Andra meliukkan badan. Usai membuka kenop pintu kamar, cowok itu melempar ransel ke ranjang dan membuang sepatunya asal. Andra duduk, lalu memijit pelipis karena kepalanya terasa pusing. Ia memungut botol minum di atas nakas, namun sejurus kemudian ia mendesah karena tak menemukan air. Tenggorokannya kering. Tapi, ia sangat malas kalau disuruh berjalan keluar kamar.

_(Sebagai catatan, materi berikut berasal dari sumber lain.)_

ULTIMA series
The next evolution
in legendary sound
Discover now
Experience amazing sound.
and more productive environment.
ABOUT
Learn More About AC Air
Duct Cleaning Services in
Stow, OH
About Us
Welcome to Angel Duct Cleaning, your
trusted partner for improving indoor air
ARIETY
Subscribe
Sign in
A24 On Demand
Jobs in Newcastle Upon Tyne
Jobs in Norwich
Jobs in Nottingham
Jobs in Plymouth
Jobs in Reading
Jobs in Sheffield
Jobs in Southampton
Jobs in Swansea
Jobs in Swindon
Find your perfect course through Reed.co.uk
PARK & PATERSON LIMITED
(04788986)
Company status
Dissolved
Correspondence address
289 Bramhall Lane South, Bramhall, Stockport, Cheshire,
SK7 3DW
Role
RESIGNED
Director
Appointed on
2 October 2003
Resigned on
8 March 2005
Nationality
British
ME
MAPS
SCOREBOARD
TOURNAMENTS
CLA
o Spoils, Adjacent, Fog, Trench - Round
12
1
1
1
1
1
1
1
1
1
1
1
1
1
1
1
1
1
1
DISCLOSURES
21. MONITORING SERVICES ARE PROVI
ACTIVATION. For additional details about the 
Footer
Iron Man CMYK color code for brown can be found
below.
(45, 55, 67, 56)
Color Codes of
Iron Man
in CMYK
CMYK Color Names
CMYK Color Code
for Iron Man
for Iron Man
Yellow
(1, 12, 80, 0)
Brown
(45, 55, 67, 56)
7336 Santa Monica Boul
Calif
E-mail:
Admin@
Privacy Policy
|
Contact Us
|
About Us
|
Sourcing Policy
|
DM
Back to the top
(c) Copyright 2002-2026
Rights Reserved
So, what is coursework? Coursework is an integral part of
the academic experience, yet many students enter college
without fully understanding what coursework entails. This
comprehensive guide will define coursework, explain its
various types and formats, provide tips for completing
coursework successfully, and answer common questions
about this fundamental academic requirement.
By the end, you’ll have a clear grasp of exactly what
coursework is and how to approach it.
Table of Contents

Andra mengacak rambutnya. Mau tak mau ia harus keluar kalau tidak mau mati karena kekeringan. Ketika cowok itu sudah mengumpulkan niat untuk berdiri, ia berjalan malas menuju pintu. Mendadak, kakinya terasa menginjak sesuatu. Andra menunduk dan menemukan sebuah kertas foto yang teronggok di atas lantai. Ia pikir, itu foto miliknya yang tak sengaja keluar sendiri dari pigora.

"Sweet Impression?" kata Andra membaca tulisan di balik foto itu.

"Bukan foto gue, ini." Andra mendengus. "Lagian sejak kapan gue pakai ngasih caption segala di foto cetak? Dikira instagram? Hahaha, alay nih, orang."

Cengegesan Andra tak berlangsung lama. Selang beberapa saat, air mukanya berubah memerah. Ia terperangah. Mendadak, semua saraf yang ada di tubuhnya terasa kebas seketika. Tangannya menegang dan tubuhnya enggan bergerak. Yang tersisa sekarang, hanya deru napas yang terdengar berantakan. Andra berhasil menangkap wajah seseorang dalam bingkai foto itu.

Andra membanting bantal, dan mengacak-acak ranjangnya sendiri hingga seprai dan selimutnya berceceran di atas lantai. Ia terlihat mencari-cari sesuatu di sana. Tumpukan buku-buku ia singkirkan, laci-laci meja belajar ia buka paksa. Namun, tidak ada yang ditemukan. Tak sengaja, tatapannya jatuh pada sepasang sepatu yang tergeletak di lantai, tepat di bawah ranjang.

Andra berhasil menemukannya.

Dengan satu helaan napas panjang, Andra sudah memutuskan. Tangannya bergerak membuka halaman itu satu-persatu, dengan napas menderu. Ia membacanya teliti, seolah tak ingin terlewat satu kata pun dari sana. Setiap halaman yang ia baca, semakin dadanya berdegup kencang. Tiba-tiba, tangannya terkulai. Kedua matanya ia pejamkan dalam-dalam. Andra menciptakan keheningan. Menciptakan kesunyian. Malam yang mengesankan. Membuat seulas senyum muncul di wajahnya. Senyum manis yang lebar, namun nampak menyakitkan.

"Jadi ini yang selama ini lo sembunyiin dari gue, Ra?"